Porat continued: “This new data center will help meet growing demand for our AI and cloud services and bring crucial compute capacity to businesses across the UK while creating construction and technical jobs for the local community. Together with the UK government, we are working to make AI more helpful and accessible for people and organizations across the country.”

After announcing plans for a London region back in 2016, Google launched its UK GCP cloud region in July 2017. It is known as the ‘Europe-West2’ region; some reports have suggested it is hosted in Equinix facilities in Slough, but this hasn’t been confirmed. Europe-West2 suffered an outage during the Summer 2022 heatwave.

The company operates a data center in Dublin, Ireland, for its own use, as well as a number of self-built campuses and cloud regions across mainland Europe.

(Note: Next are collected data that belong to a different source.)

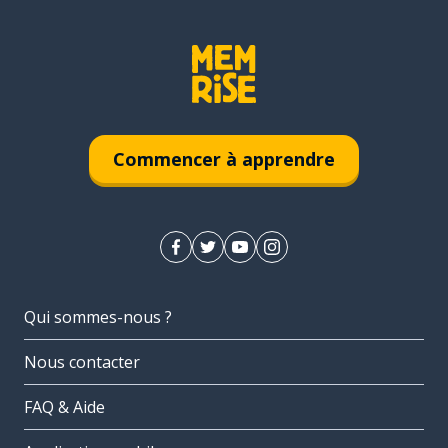
Commencer à apprendre
Qui sommes-nous ?
Nous contacter
FAQ & Aide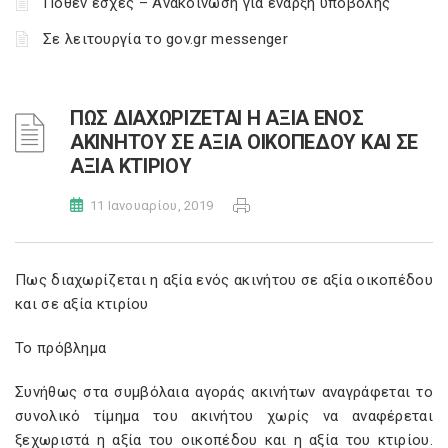
Πόθεν έσχες – Ανακοίνωση για έναρξη υποβολής
Σε λειτουργία το gov.gr messenger
ΠΩΣ ΔΙΑΧΩΡΙΖΕΤΑΙ Η ΑΞΙΑ ΕΝΟΣ
ΑΚΙΝΗΤΟΥ ΣΕ ΑΞΙΑ ΟΙΚΟΠΕΔΟΥ ΚΑΙ ΣΕ
ΑΞΙΑ ΚΤΙΡΙΟΥ
11 Ιανουαρίου, 2019
Πως διαχωρίζεται η αξία ενός ακινήτου σε αξία οικοπέδου
και σε αξία κτιρίου
Το πρόβλημα
Συνήθως στα συμβόλαια αγοράς ακινήτων αναγράφεται το
συνολικό τίμημα του ακινήτου χωρίς να αναφέρεται
ξεχωριστά η αξία του οικοπέδου και η αξία του κτιρίου.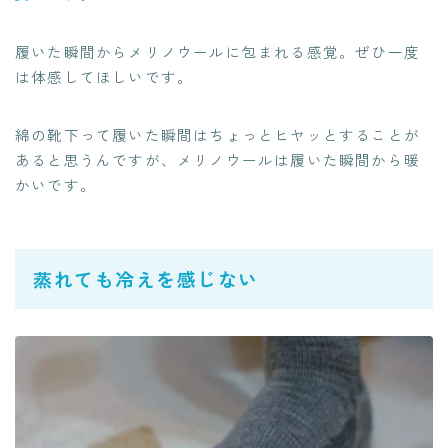
履いた瞬間からメリノウールに包まれる感覚。ぜひ一度
は体感してほしいです。
綿の靴下って履いた瞬間はちょっとヒヤッとすることが
あると思うんですが、メリノウールは履いた瞬間から暖
かいです。
蒸れても冷えを感じない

UK Prime Minister Rishi Sunak said: “The UK is a fantastic place to invest, and Google’s $1 billion investment is testament to the fact that the UK is a center of excellence in technology and has huge potential for growth.”

“Foreign investment creates jobs and grows all regions of our economy and investments like this will help to drive growth in the decade ahead. I will continue to back businesses to invest and innovate here in the UK.”

While east London’s Docklands is a notable hub, most data center developments on the outskirts of London are focused to the west around Slough, Hayes, and increasingly, Iver. However, a 600MW campus in nearby Havering has been proposed by developers, though it faces strong opposition.

Councillor Lewis Cocking, leader of Broxbourne Council said: “I am delighted that Google has chosen Broxbourne for its new data center. This is a sign of Broxbourne’s growing importance as a hub for technology and innovation. Through this development and others, this part of the borough is attracting millions of pounds of investment which will improve the local economy and create thousands of jobs. The Council is committed to working with our partners to make this, and other developments, a great success for everyone involved.”

Earlier this year, a company affiliated with Google acquired 129 acres of land in Essex previously earmarked for residential development. The company has yet to comment on the purchase.